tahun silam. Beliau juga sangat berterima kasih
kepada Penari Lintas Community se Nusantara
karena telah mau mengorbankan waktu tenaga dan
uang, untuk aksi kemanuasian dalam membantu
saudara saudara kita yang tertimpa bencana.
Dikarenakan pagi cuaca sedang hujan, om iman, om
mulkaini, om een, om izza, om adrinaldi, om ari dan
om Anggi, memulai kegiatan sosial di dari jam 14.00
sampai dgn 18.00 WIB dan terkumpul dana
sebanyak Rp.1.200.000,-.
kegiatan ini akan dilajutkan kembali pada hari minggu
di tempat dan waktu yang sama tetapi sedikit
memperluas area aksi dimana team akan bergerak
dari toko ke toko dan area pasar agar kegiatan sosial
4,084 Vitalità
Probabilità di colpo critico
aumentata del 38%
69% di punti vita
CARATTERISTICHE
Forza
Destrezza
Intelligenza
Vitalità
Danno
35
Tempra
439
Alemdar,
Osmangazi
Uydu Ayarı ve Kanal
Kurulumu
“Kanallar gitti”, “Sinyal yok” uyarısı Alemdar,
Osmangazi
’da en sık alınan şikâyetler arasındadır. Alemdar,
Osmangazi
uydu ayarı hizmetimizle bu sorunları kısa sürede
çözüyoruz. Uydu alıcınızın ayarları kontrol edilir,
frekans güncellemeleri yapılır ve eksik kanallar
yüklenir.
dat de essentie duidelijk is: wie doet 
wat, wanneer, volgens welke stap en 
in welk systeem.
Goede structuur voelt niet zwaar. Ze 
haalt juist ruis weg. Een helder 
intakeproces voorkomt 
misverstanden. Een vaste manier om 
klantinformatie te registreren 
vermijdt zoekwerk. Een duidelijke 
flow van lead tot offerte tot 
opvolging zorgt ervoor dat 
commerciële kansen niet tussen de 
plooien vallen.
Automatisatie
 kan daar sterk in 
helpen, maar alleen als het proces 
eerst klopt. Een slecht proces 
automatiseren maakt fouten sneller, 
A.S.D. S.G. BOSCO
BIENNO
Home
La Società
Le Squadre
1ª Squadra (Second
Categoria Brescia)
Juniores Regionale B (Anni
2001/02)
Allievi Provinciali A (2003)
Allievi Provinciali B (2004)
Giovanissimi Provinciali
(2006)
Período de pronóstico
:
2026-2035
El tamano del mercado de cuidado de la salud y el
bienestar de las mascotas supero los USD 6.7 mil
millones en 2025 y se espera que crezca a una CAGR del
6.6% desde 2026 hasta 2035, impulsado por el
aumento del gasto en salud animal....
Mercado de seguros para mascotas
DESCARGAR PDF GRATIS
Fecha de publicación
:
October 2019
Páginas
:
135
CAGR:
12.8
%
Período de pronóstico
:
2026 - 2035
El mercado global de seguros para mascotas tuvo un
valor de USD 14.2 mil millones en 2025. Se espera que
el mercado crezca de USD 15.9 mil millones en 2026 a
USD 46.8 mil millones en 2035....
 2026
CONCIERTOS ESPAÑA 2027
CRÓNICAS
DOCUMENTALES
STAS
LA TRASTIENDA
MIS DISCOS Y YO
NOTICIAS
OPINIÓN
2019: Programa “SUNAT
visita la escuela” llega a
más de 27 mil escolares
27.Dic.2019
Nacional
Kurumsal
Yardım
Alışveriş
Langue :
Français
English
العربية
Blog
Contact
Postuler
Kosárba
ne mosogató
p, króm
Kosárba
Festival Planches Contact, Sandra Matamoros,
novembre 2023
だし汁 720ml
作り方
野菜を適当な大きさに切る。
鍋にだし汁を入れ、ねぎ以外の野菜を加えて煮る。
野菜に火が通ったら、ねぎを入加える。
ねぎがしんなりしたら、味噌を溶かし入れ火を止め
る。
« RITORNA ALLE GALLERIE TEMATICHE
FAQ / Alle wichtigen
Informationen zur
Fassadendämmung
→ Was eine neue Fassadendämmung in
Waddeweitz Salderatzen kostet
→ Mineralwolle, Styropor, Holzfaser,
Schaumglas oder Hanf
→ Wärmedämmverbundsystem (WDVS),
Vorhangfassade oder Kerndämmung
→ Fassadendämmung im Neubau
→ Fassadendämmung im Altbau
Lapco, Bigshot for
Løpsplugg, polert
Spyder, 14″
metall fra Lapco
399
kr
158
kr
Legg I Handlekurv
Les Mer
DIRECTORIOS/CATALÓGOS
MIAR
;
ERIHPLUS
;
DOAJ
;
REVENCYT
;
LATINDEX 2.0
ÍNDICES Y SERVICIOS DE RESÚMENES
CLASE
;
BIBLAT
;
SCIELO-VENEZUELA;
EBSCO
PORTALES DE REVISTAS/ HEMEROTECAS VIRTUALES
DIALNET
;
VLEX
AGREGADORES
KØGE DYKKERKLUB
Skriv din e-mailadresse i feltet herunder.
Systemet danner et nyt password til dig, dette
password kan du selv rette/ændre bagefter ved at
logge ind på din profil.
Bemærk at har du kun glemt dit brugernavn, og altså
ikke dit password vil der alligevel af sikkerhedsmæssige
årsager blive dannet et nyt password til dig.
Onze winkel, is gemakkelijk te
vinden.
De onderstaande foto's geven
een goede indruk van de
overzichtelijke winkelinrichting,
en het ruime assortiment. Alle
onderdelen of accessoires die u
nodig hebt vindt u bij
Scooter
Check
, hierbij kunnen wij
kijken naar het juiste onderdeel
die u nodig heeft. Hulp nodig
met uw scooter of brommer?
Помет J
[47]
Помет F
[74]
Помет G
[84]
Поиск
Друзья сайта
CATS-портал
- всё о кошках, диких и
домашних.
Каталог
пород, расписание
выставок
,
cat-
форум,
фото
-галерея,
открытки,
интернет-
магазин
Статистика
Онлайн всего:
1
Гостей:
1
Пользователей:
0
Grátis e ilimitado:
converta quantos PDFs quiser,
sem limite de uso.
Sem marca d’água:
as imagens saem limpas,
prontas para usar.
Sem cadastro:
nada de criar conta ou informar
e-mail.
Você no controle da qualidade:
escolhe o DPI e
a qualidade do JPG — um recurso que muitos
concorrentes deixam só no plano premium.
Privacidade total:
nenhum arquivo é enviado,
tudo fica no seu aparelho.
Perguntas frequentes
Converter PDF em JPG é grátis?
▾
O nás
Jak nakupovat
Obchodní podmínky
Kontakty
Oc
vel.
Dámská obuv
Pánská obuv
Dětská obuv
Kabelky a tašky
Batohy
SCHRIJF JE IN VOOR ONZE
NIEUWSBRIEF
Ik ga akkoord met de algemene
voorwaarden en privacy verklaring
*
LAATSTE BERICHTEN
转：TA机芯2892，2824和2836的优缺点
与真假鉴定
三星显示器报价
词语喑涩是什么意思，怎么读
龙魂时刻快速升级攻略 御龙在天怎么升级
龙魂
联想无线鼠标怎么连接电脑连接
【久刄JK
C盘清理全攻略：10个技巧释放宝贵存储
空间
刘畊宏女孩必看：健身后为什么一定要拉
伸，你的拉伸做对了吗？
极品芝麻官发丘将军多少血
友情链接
----
## What the task asks
Pick out every line in the records above that contains the string "crezca" and copy each one. Case matters.

## Task solution
millones en 2025 y se espera que crezca a una CAGR del
el mercado crezca de USD 15.9 mil millones en 2026 a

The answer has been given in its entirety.